The underground tunnels where North Korea was testing nuclear weapons has reportedly collapsed, killing an estimated 200 people.
One hundred people died when the tunnel initially caved in while another 100 were killed when the tunnel continued to collapse on top of rescuers.
The structural integrity of the tunnels were compromised after dictator Kim Jong Un’s sixth nuclear test, which significantly weakened the mountain.
That Sept. 3 test of a hydrogen bomb, which was reportedly 10 times more powerful than the nuclear bomb the U.S. dropped on Hiroshima in 1945, triggered a 6.3-magnitude earthquake. A few minutes later a 4.1-magnitude earthquake was detected from the site, believed to be from a tunnel collapsing.
Satellite images obtained by 38 North, which specializes in North Korea issues, showed several landslides occurred after the Sept. 3 test. Also a possible “collapse chimney crater” was seen on Mount Mantap, possibly caused by the underground tests.

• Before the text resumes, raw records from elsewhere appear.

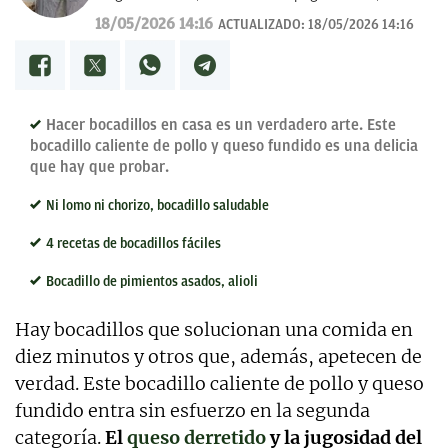
redacción de guías y manuales didácticos, textos
18/05/2026 14:16
ACTUALIZADO:
18/05/2026 14:16
promocionales, campañas publicitarias y de
marketing, artículos de opinión, relatos y guiones,
y proyectos empresariales de todo tipo que
requieran de textos con un contenido de calidad,
bien documentado y revisado, así como a la
Hacer bocadillos en casa es un verdadero arte. Este
curación y depuración de textos. Estoy en
bocadillo caliente de pollo y queso fundido es una delicia
permanente crecimiento personal y profesional, y
que hay que probar.
abierto a nuevas colaboraciones.
Ni lomo ni chorizo, bocadillo saludable
4 recetas de bocadillos fáciles
Bocadillo de pimientos asados, alioli
Hay bocadillos que solucionan una comida en
diez minutos y otros que, además, apetecen de
verdad. Este bocadillo caliente de pollo y queso
fundido entra sin esfuerzo en la segunda
categoría.
El
queso derretido
y la jugosidad del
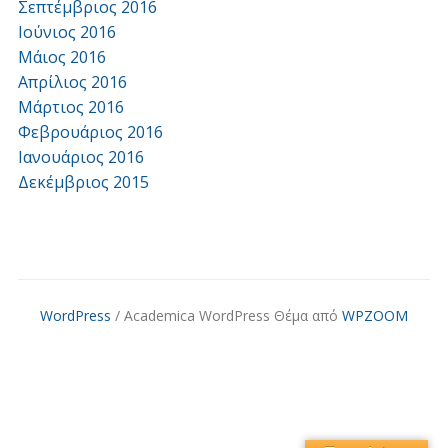
Σεπτέμβριος 2016
Ιούνιος 2016
Μάιος 2016
Απρίλιος 2016
Μάρτιος 2016
Φεβρουάριος 2016
Ιανουάριος 2016
Δεκέμβριος 2015
WordPress
/ Academica WordPress Θέμα από
WPZOOM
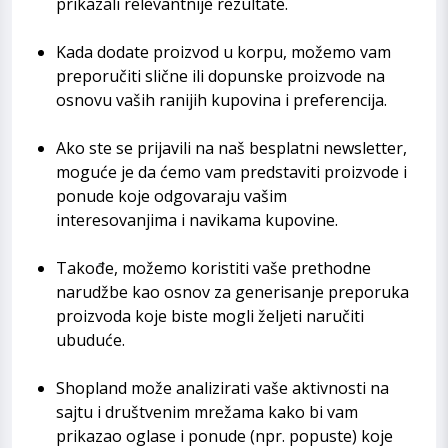
prikazali relevantnije rezultate.
Kada dodate proizvod u korpu, možemo vam
preporučiti slične ili dopunske proizvode na
osnovu vaših ranijih kupovina i preferencija.
Ako ste se prijavili na naš besplatni newsletter,
moguće je da ćemo vam predstaviti proizvode i
ponude koje odgovaraju vašim
interesovanjima i navikama kupovine.
Takođe, možemo koristiti vaše prethodne
narudžbe kao osnov za generisanje preporuka
proizvoda koje biste mogli željeti naručiti
ubuduće.
Shopland može analizirati vaše aktivnosti na
sajtu i društvenim mrežama kako bi vam
prikazao oglase i ponude (npr. popuste) koje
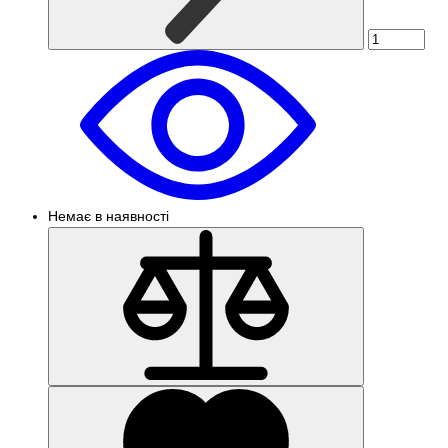
Немає в наявності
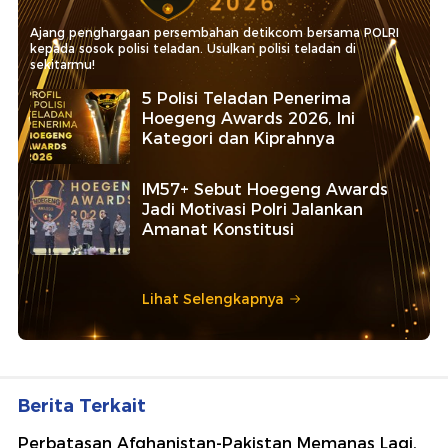
Ajang penghargaan persembahan detikcom bersama POLRI
kepada sosok polisi teladan. Usulkan polisi teladan di
sekitarmu!
5 Polisi Teladan Penerima
Hoegeng Awards 2026, Ini
Kategori dan Kiprahnya
IM57+ Sebut Hoegeng Awards
Jadi Motivasi Polri Jalankan
Amanat Konstitusi
Lihat Selengkapnya
Berita Terkait
Perbatasan Afghanistan-Pakistan Memanas Lagi,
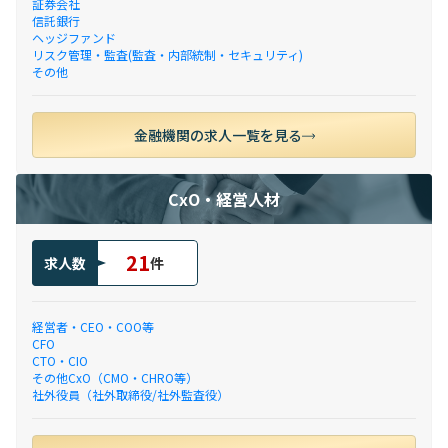
証券会社
信託銀行
ヘッジファンド
リスク管理・監査(監査・内部統制・セキュリティ)
その他
金融機関の求人一覧を見る
CxO・経営人材
21
求人数
件
経営者・CEO・COO等
CFO
CTO・CIO
その他CxO（CMO・CHRO等）
社外役員（社外取締役/社外監査役）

It’s unclear if the mountain will collapse in the near future, but the report said there was “significant cracking” and “irreversible strain” on the land because of the nuclear test.
There's also concern the collapse could trigger a massive radioactive leak on a scale of a Chernobyl or Fukushima. According to Chinese scientists, radioactive xenon-133 was detected in South Korea after Pyongyang's latest nuclear test.